Recorded information

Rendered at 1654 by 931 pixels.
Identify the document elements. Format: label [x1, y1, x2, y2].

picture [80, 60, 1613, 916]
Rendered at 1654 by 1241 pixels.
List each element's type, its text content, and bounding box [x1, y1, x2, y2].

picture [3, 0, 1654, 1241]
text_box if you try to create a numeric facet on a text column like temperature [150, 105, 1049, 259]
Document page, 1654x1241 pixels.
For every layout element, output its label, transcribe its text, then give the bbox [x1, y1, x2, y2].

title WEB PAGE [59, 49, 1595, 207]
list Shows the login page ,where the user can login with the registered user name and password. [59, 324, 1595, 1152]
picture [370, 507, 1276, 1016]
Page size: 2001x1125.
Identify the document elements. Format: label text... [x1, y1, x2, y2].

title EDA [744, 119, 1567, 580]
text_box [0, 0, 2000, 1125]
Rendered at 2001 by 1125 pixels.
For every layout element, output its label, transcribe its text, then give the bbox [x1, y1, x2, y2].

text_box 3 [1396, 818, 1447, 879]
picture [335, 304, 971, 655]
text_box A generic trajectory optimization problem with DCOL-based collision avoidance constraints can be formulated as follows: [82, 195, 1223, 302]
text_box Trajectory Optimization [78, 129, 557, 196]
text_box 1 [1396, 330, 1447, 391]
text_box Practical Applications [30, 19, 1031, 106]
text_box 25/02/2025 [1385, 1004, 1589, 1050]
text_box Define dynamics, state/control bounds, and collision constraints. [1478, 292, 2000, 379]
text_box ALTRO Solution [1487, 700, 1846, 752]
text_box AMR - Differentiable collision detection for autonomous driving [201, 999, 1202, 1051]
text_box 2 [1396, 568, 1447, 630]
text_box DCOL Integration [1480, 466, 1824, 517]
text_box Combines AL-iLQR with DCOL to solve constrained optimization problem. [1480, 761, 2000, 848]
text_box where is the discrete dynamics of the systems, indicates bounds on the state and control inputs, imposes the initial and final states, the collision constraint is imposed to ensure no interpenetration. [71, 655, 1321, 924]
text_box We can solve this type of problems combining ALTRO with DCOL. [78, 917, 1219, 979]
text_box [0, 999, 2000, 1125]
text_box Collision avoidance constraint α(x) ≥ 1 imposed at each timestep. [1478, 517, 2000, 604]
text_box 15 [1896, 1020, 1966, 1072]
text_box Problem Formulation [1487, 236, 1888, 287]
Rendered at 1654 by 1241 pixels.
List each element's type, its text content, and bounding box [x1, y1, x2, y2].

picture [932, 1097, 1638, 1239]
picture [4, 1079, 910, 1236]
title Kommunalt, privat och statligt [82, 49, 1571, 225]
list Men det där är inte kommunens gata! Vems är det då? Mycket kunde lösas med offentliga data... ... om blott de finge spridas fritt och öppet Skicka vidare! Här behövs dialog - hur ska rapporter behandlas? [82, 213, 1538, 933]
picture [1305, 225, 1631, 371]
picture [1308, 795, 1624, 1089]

Problem to solve
Can you rewrite all of these lines, swapping "bounding box" for "enclosing box" and leaving everything else unchanged?

Task output
Rendered at 1654 by 931 pixels.
Identify the document elements. Format: label [x1, y1, x2, y2].

picture [80, 60, 1613, 916]
Rendered at 1654 by 1241 pixels.
List each element's type, its text content, and enclosing box [x1, y1, x2, y2].

picture [3, 0, 1654, 1241]
text_box if you try to create a numeric facet on a text column like temperature [150, 105, 1049, 259]
Document page, 1654x1241 pixels.
For every layout element, output its label, transcribe its text, then give the bbox [x1, y1, x2, y2].

title WEB PAGE [59, 49, 1595, 207]
list Shows the login page ,where the user can login with the registered user name and password. [59, 324, 1595, 1152]
picture [370, 507, 1276, 1016]
Page size: 2001x1125.
Identify the document elements. Format: label text... [x1, y1, x2, y2].

title EDA [744, 119, 1567, 580]
text_box [0, 0, 2000, 1125]
Rendered at 2001 by 1125 pixels.
For every layout element, output its label, transcribe its text, then give the bbox [x1, y1, x2, y2].

text_box 3 [1396, 818, 1447, 879]
picture [335, 304, 971, 655]
text_box A generic trajectory optimization problem with DCOL-based collision avoidance constraints can be formulated as follows: [82, 195, 1223, 302]
text_box Trajectory Optimization [78, 129, 557, 196]
text_box 1 [1396, 330, 1447, 391]
text_box Practical Applications [30, 19, 1031, 106]
text_box 25/02/2025 [1385, 1004, 1589, 1050]
text_box Define dynamics, state/control bounds, and collision constraints. [1478, 292, 2000, 379]
text_box ALTRO Solution [1487, 700, 1846, 752]
text_box AMR - Differentiable collision detection for autonomous driving [201, 999, 1202, 1051]
text_box 2 [1396, 568, 1447, 630]
text_box DCOL Integration [1480, 466, 1824, 517]
text_box Combines AL-iLQR with DCOL to solve constrained optimization problem. [1480, 761, 2000, 848]
text_box where is the discrete dynamics of the systems, indicates bounds on the state and control inputs, imposes the initial and final states, the collision constraint is imposed to ensure no interpenetration. [71, 655, 1321, 924]
text_box We can solve this type of problems combining ALTRO with DCOL. [78, 917, 1219, 979]
text_box [0, 999, 2000, 1125]
text_box Collision avoidance constraint α(x) ≥ 1 imposed at each timestep. [1478, 517, 2000, 604]
text_box 15 [1896, 1020, 1966, 1072]
text_box Problem Formulation [1487, 236, 1888, 287]
Rendered at 1654 by 1241 pixels.
List each element's type, its text content, and enclosing box [x1, y1, x2, y2].

picture [932, 1097, 1638, 1239]
picture [4, 1079, 910, 1236]
title Kommunalt, privat och statligt [82, 49, 1571, 225]
list Men det där är inte kommunens gata! Vems är det då? Mycket kunde lösas med offentliga data... ... om blott de finge spridas fritt och öppet Skicka vidare! Här behövs dialog - hur ska rapporter behandlas? [82, 213, 1538, 933]
picture [1305, 225, 1631, 371]
picture [1308, 795, 1624, 1089]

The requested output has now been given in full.